分担解剖学(1~3巻、続巻) 第11版 9765円(第1巻。ただしオークションで1冊1000円くらい) ★★★☆☆
 非常に詳しく非常に古い、歴史的価値がありそうな教科書です。そしてラテン語です。異常に細かく書かれているので、他の教科書に書かれていないことを調べるときに役に立つかもしれません。私も最後の手段で何度か使っています。他の教科書とは異なり、組織別(筋、脈管、神経、臓器など)にまとめられているため、何かに着目して調べたい時は使いやすいです。しかしたった数ヶ月しかない解剖学の授業としては明らかにオーバースペックで、まあ要するに辞書です。

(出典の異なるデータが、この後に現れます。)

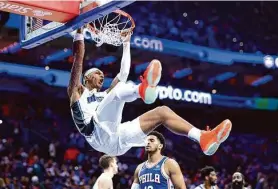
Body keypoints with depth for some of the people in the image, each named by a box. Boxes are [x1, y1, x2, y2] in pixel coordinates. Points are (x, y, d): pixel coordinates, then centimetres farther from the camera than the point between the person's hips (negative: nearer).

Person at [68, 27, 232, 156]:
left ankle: (203, 138, -23)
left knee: (162, 111, -2)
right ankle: (142, 89, -62)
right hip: (101, 136, -6)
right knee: (120, 88, -24)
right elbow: (79, 58, 9)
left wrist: (126, 44, 41)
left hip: (117, 139, 6)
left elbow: (124, 73, 39)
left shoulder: (105, 96, 40)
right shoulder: (77, 91, 22)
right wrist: (79, 31, 6)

臨床のための解剖学 初版 14700円 ★★★☆☆(解剖実習用の教科書として)
 実はこの本は私が入学前から目を付けていた本でして、大学の図書館にも入れてもらったりしています。図も解剖学講義などと比べれば詳細で、何よりも単なる解剖学としてだけではなく臨床に関する記述が豊富なことが最大の特徴です。ただ、その分初学者にはとっつきが悪く、私も解剖実習の段階では使用するのを断念しました。多分、臨床に入ってから読むとぐっと力がつくのではないかと思います。実際この本の原書は海外でかなり評価が高いようです。


トートラ解剖学 第2版 10500円 評価なし
 私はぱらぱらめくった程度ですので評価なしとしますが、結構良い教科書という評判です。ぱっと見た限りでは図が詳細で文章が分かりやすく良さそうです。中身は「スネル臨床解剖学」や「臨床のための~」と似た感じがします。


コメント

  1. | URL | -

    ただいま解剖学を履修してるものですが、非常に参考になりました。駿台とマドンナのくだりは、大学受験を経験した方ならではの表現で、笑わせていただきました。

  2. shoe | URL | -

    Re: タイトルなし

    コメントありがとうございます!
    今臨床科目真っ最中ですが、解剖学はやっぱりとても大事ですよー。今もイラスト解剖学読んでいます笑。頑張って下さい!

  3. | URL | -

    Re: 比べてみれば教科書(解剖学-教科書)

    アトラスと教科書の違いを詳しく教えてほしいです。
    イラスト解剖学を持っているのですが、プロメテウス解剖学アトラスの方を追加購入するか上のグレイ解剖学を購入するか悩んでいます。

  4. əoɥʂ | URL | -

    Re: Re: 比べてみれば教科書(解剖学-教科書)

    返事が遅くなってしまいすみません。

    ざっくり言うと、教科書は説明、アトラスは図です。
    アトラスは実際の人体と同じ写真や絵が描かれており、そこにある構造物が示されているので、局所の組織の位置関係がわかりやすいです。解剖実習で役立つのはこちらだと思います。
    一方、教科書は各組織や臓器について体系立てて文章で説明してあり、図はどちらかというとおまけです。なので教科書を読んだだけでは実際の構造がイメージしづらいという点はありますが、例えばある神経がどう分岐していってそれぞれが何の筋を支配しているかといった流れは理解しやすいです。

    ただ、プロメテウスのようにアトラスでありながら説明も詳しい本もあり、だんだん教科書とアトラスの境界がなくなっていっているような感じも受けます。

    現在既にイラスト解剖学を持っているのであれば、改めて別の教科書を購入しなくても、どちらかと言えばアトラスを購入した方が使えるのではないかと思います。

    > アトラスと教科書の違いを詳しく教えてほしいです。
    > イラスト解剖学を持っているのですが、プロメテウス解剖学アトラスの方を追加購入するか上のグレイ解剖学を購入するか悩んでいます。